AVS 60th International Symposium and Exhibition
    Thin Film Thursday Sessions
       Session TF+AS+EM+NS+SS-ThM

Invited Paper TF+AS+EM+NS+SS-ThM3
Tracing the History of Inorganic Thin Films from ~2500 BC to the Early 1900s AD

Thursday, October 31, 2013, 8:40 am, Room 104 A

Session: Thin Film: Growth and Characterization I
Presenter: J.E. Greene, University of Illinois, Linköping University, National Taiwan University of Science and Technology
Correspondent: Click to Email

Gold was likely the first metal discovered by man, more than 11,000 years ago. However, unlike copper (~9000 BC), bronze (~3500 BC), and wrought iron (~2500-3000 BC), it was too soft for use as tools and weapons. Instead, gold was used for decoration, religious artifacts, and commerce. The earliest documented inorganic thin films were gold layers, < 3000 Å thick, produced chemi-mechanically by Egyptians more than 5000 years ago. Examples, gilded on statues and artifacts (requiring interfacial adhesion layers), were found in early stone pyramids dating to ~2650 BC in Saqqara, Egypt. Spectacular samples of embossed Au sheets date to at least 2600 BC. Fatty-acid-based monolayers were deposited in King Hammurabi's time (~1800 BC, Mesopotamia); modern experiments were carried out much later by Ben Franklin, Lord Rayleigh, and Irving Langmuir. Although there is forensic archeological evidence for electroplating as early as the first few centuries BC, no written evidence survived. The earliest published electroplating experiments were ~1800 AD following the invention of the dc electrochemical battery by Volta. Chemical vapor deposition (CVD) of metal films was reported in 1649. Sols were produced in the mid-1850s (Faraday) and sol-gel films synthesized in 1885.

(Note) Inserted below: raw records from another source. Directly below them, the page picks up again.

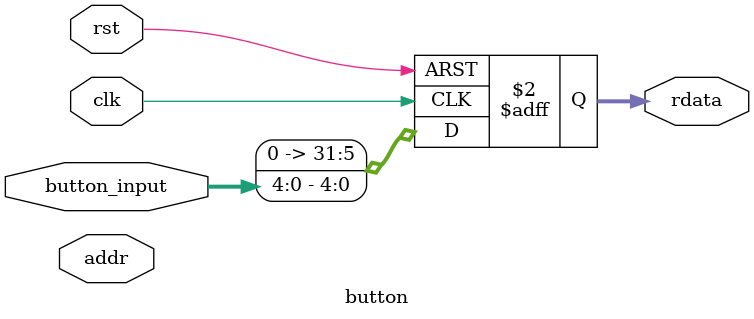
<source format=v>
`timescale 1ns / 1ps

module button(
    input  wire         clk,
    input  wire         rst,
    input  wire [31:0]  addr,          
    input  wire [4:0]   button_input,  // 板上button输入
    output reg  [31:0]  rdata          // 输出到Bridge
);

    always @(posedge clk or posedge rst) begin
        if (rst)
            rdata <= 32'd0;
        else
            rdata <= {27'd0, button_input};
    end

endmodule

</source>
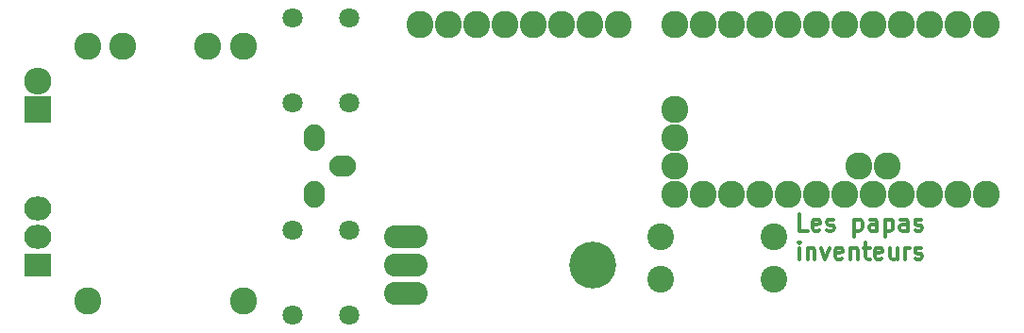
<source format=gts>
G04 #@! TF.FileFunction,Soldermask,Top*
%FSLAX46Y46*%
G04 Gerber Fmt 4.6, Leading zero omitted, Abs format (unit mm)*
G04 Created by KiCad (PCBNEW 4.0.2+dfsg1-stable) date Tue 13 Nov 2018 10:28:19 PM EST*
%MOMM*%
G01*
G04 APERTURE LIST*
%ADD10C,0.100000*%
%ADD11C,0.300000*%
%ADD12C,2.432000*%
%ADD13O,2.398980X1.901140*%
%ADD14O,1.901140X2.398980*%
%ADD15O,3.900120X2.099260*%
%ADD16C,4.199840*%
%ADD17C,2.398980*%
%ADD18C,1.797000*%
%ADD19R,2.432000X2.432000*%
%ADD20O,2.432000X2.432000*%
%ADD21R,2.432000X2.127200*%
%ADD22O,2.432000X2.127200*%
G04 APERTURE END LIST*
D10*
D11*
X169907857Y-127689429D02*
X169907857Y-126673429D01*
X169907857Y-126165429D02*
X169835286Y-126238000D01*
X169907857Y-126310571D01*
X169980429Y-126238000D01*
X169907857Y-126165429D01*
X169907857Y-126310571D01*
X170633571Y-126673429D02*
X170633571Y-127689429D01*
X170633571Y-126818571D02*
X170706143Y-126746000D01*
X170851285Y-126673429D01*
X171069000Y-126673429D01*
X171214143Y-126746000D01*
X171286714Y-126891143D01*
X171286714Y-127689429D01*
X171867285Y-126673429D02*
X172230142Y-127689429D01*
X172593000Y-126673429D01*
X173754143Y-127616857D02*
X173609000Y-127689429D01*
X173318714Y-127689429D01*
X173173571Y-127616857D01*
X173101000Y-127471714D01*
X173101000Y-126891143D01*
X173173571Y-126746000D01*
X173318714Y-126673429D01*
X173609000Y-126673429D01*
X173754143Y-126746000D01*
X173826714Y-126891143D01*
X173826714Y-127036286D01*
X173101000Y-127181429D01*
X174479857Y-126673429D02*
X174479857Y-127689429D01*
X174479857Y-126818571D02*
X174552429Y-126746000D01*
X174697571Y-126673429D01*
X174915286Y-126673429D01*
X175060429Y-126746000D01*
X175133000Y-126891143D01*
X175133000Y-127689429D01*
X175641000Y-126673429D02*
X176221571Y-126673429D01*
X175858714Y-126165429D02*
X175858714Y-127471714D01*
X175931286Y-127616857D01*
X176076428Y-127689429D01*
X176221571Y-127689429D01*
X177310143Y-127616857D02*
X177165000Y-127689429D01*
X176874714Y-127689429D01*
X176729571Y-127616857D01*
X176657000Y-127471714D01*
X176657000Y-126891143D01*
X176729571Y-126746000D01*
X176874714Y-126673429D01*
X177165000Y-126673429D01*
X177310143Y-126746000D01*
X177382714Y-126891143D01*
X177382714Y-127036286D01*
X176657000Y-127181429D01*
X178689000Y-126673429D02*
X178689000Y-127689429D01*
X178035857Y-126673429D02*
X178035857Y-127471714D01*
X178108429Y-127616857D01*
X178253571Y-127689429D01*
X178471286Y-127689429D01*
X178616429Y-127616857D01*
X178689000Y-127544286D01*
X179414714Y-127689429D02*
X179414714Y-126673429D01*
X179414714Y-126963714D02*
X179487286Y-126818571D01*
X179559857Y-126746000D01*
X179705000Y-126673429D01*
X179850143Y-126673429D01*
X180285572Y-127616857D02*
X180430715Y-127689429D01*
X180721000Y-127689429D01*
X180866143Y-127616857D01*
X180938715Y-127471714D01*
X180938715Y-127399143D01*
X180866143Y-127254000D01*
X180721000Y-127181429D01*
X180503286Y-127181429D01*
X180358143Y-127108857D01*
X180285572Y-126963714D01*
X180285572Y-126891143D01*
X180358143Y-126746000D01*
X180503286Y-126673429D01*
X180721000Y-126673429D01*
X180866143Y-126746000D01*
X170633571Y-125149429D02*
X169907857Y-125149429D01*
X169907857Y-123625429D01*
X171722143Y-125076857D02*
X171577000Y-125149429D01*
X171286714Y-125149429D01*
X171141571Y-125076857D01*
X171069000Y-124931714D01*
X171069000Y-124351143D01*
X171141571Y-124206000D01*
X171286714Y-124133429D01*
X171577000Y-124133429D01*
X171722143Y-124206000D01*
X171794714Y-124351143D01*
X171794714Y-124496286D01*
X171069000Y-124641429D01*
X172375286Y-125076857D02*
X172520429Y-125149429D01*
X172810714Y-125149429D01*
X172955857Y-125076857D01*
X173028429Y-124931714D01*
X173028429Y-124859143D01*
X172955857Y-124714000D01*
X172810714Y-124641429D01*
X172593000Y-124641429D01*
X172447857Y-124568857D01*
X172375286Y-124423714D01*
X172375286Y-124351143D01*
X172447857Y-124206000D01*
X172593000Y-124133429D01*
X172810714Y-124133429D01*
X172955857Y-124206000D01*
X174842714Y-124133429D02*
X174842714Y-125657429D01*
X174842714Y-124206000D02*
X174987857Y-124133429D01*
X175278143Y-124133429D01*
X175423286Y-124206000D01*
X175495857Y-124278571D01*
X175568428Y-124423714D01*
X175568428Y-124859143D01*
X175495857Y-125004286D01*
X175423286Y-125076857D01*
X175278143Y-125149429D01*
X174987857Y-125149429D01*
X174842714Y-125076857D01*
X176874714Y-125149429D02*
X176874714Y-124351143D01*
X176802143Y-124206000D01*
X176657000Y-124133429D01*
X176366714Y-124133429D01*
X176221571Y-124206000D01*
X176874714Y-125076857D02*
X176729571Y-125149429D01*
X176366714Y-125149429D01*
X176221571Y-125076857D01*
X176149000Y-124931714D01*
X176149000Y-124786571D01*
X176221571Y-124641429D01*
X176366714Y-124568857D01*
X176729571Y-124568857D01*
X176874714Y-124496286D01*
X177600428Y-124133429D02*
X177600428Y-125657429D01*
X177600428Y-124206000D02*
X177745571Y-124133429D01*
X178035857Y-124133429D01*
X178181000Y-124206000D01*
X178253571Y-124278571D01*
X178326142Y-124423714D01*
X178326142Y-124859143D01*
X178253571Y-125004286D01*
X178181000Y-125076857D01*
X178035857Y-125149429D01*
X177745571Y-125149429D01*
X177600428Y-125076857D01*
X179632428Y-125149429D02*
X179632428Y-124351143D01*
X179559857Y-124206000D01*
X179414714Y-124133429D01*
X179124428Y-124133429D01*
X178979285Y-124206000D01*
X179632428Y-125076857D02*
X179487285Y-125149429D01*
X179124428Y-125149429D01*
X178979285Y-125076857D01*
X178906714Y-124931714D01*
X178906714Y-124786571D01*
X178979285Y-124641429D01*
X179124428Y-124568857D01*
X179487285Y-124568857D01*
X179632428Y-124496286D01*
X180285571Y-125076857D02*
X180430714Y-125149429D01*
X180720999Y-125149429D01*
X180866142Y-125076857D01*
X180938714Y-124931714D01*
X180938714Y-124859143D01*
X180866142Y-124714000D01*
X180720999Y-124641429D01*
X180503285Y-124641429D01*
X180358142Y-124568857D01*
X180285571Y-124423714D01*
X180285571Y-124351143D01*
X180358142Y-124206000D01*
X180503285Y-124133429D01*
X180720999Y-124133429D01*
X180866142Y-124206000D01*
D12*
X109220000Y-108585000D03*
X116840000Y-108585000D03*
X106045000Y-108585000D03*
X120015000Y-108585000D03*
X120015000Y-131445000D03*
X106045000Y-131445000D03*
X186690000Y-106680000D03*
X184150000Y-106680000D03*
X181610000Y-106680000D03*
X179070000Y-106680000D03*
X176530000Y-106680000D03*
X173990000Y-106680000D03*
X171450000Y-106680000D03*
X168910000Y-106680000D03*
X166370000Y-106680000D03*
X163830000Y-106680000D03*
X161290000Y-106680000D03*
X158750000Y-106680000D03*
X186690000Y-121920000D03*
X184150000Y-121920000D03*
X181610000Y-121920000D03*
X179070000Y-121920000D03*
X176530000Y-121920000D03*
X173990000Y-121920000D03*
X171450000Y-121920000D03*
X168910000Y-121920000D03*
X166370000Y-121920000D03*
X163830000Y-121920000D03*
X161290000Y-121920000D03*
X158750000Y-121920000D03*
X177800000Y-119380000D03*
X175260000Y-119380000D03*
X158750000Y-119380000D03*
X158750000Y-116840000D03*
X158750000Y-114300000D03*
D13*
X128905000Y-119380000D03*
D14*
X126365000Y-116840000D03*
X126365000Y-121920000D03*
D15*
X134620000Y-128270000D03*
X134620000Y-125730000D03*
X134620000Y-130810000D03*
D16*
X151384000Y-128270000D03*
D17*
X157480000Y-125730000D03*
X167640000Y-125730000D03*
X157480000Y-129540000D03*
X167640000Y-129540000D03*
D18*
X124460000Y-113665000D03*
X129540000Y-113665000D03*
X124460000Y-106045000D03*
X129540000Y-106045000D03*
X124460000Y-132715000D03*
X129540000Y-132715000D03*
X124460000Y-125095000D03*
X129540000Y-125095000D03*
D12*
X153670000Y-106680000D03*
X151130000Y-106680000D03*
X148590000Y-106680000D03*
X146050000Y-106680000D03*
X143510000Y-106680000D03*
X140970000Y-106680000D03*
X138430000Y-106680000D03*
X135890000Y-106680000D03*
D19*
X101600000Y-114300000D03*
D20*
X101600000Y-111760000D03*
D21*
X101600000Y-128270000D03*
D22*
X101600000Y-125730000D03*
X101600000Y-123190000D03*
M02*

</source>
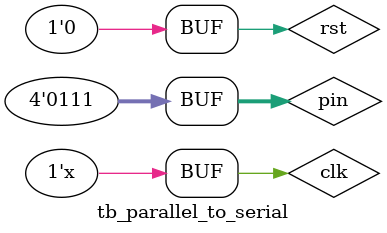
<source format=v>
module tb_parallel_to_serial();
    
    
    // parallel_to_serial Inputs
    reg   clk        = 0 ;
    reg   rst        = 0 ;
    reg   [3:0]  pin = 0 ;
    
    // parallel_to_serial Outputs
    wire  sout                                 ;
    
    
    parallel_to_serial  u_parallel_to_serial (
    .clk                     (clk),
    .rst                     (rst),
    .pin                     (pin   [3:0]),
    
    .sout                    (sout)
    );
    
    initial
    begin
        rst     = 1;
        #10 rst = 0;
        #10 pin = 4'b1001;
        #50 pin = 4'b0110;
        #50 pin = 4'b1111;
        #50 pin = 4'b0000;
        #50 pin = 4'b1110;
        #50 pin = 4'b0111;
    end
    always begin
        #5 clk = ~clk;
    end
    
endmodule

</source>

Vapor phase film growth including sputter deposition (Grove, 1852), arc deposition ("deflagration," Faraday, 1857), atmospheric plasmas (Siemens, 1857), plasma-enhanced CVD (1869, Berthelot), and evaporation (Stefan, Hertz, and Knudsen, 1873-1915) all had to wait for the invention of vacuum pumps whose history ranges from ~1650 for mechanical pumps through ~1865 for mercury pumps that could produce ballistic pressures in small systems. The development of the science of crystallography, leading to Miller indices (1839) for describing orientation and epitaxial relationships in modern thin film technology, was already well advanced by the 1780s. The starting point for the development of heterogeneous thin film nucleation theory was provided by Thomas Young (contact angle equation) in 1805.

While an historical road map tracing the progress of thin film technology is interesting in itself, the stories behind these developments are even more fascinating and provide insight into the evolution of scientific reasoning.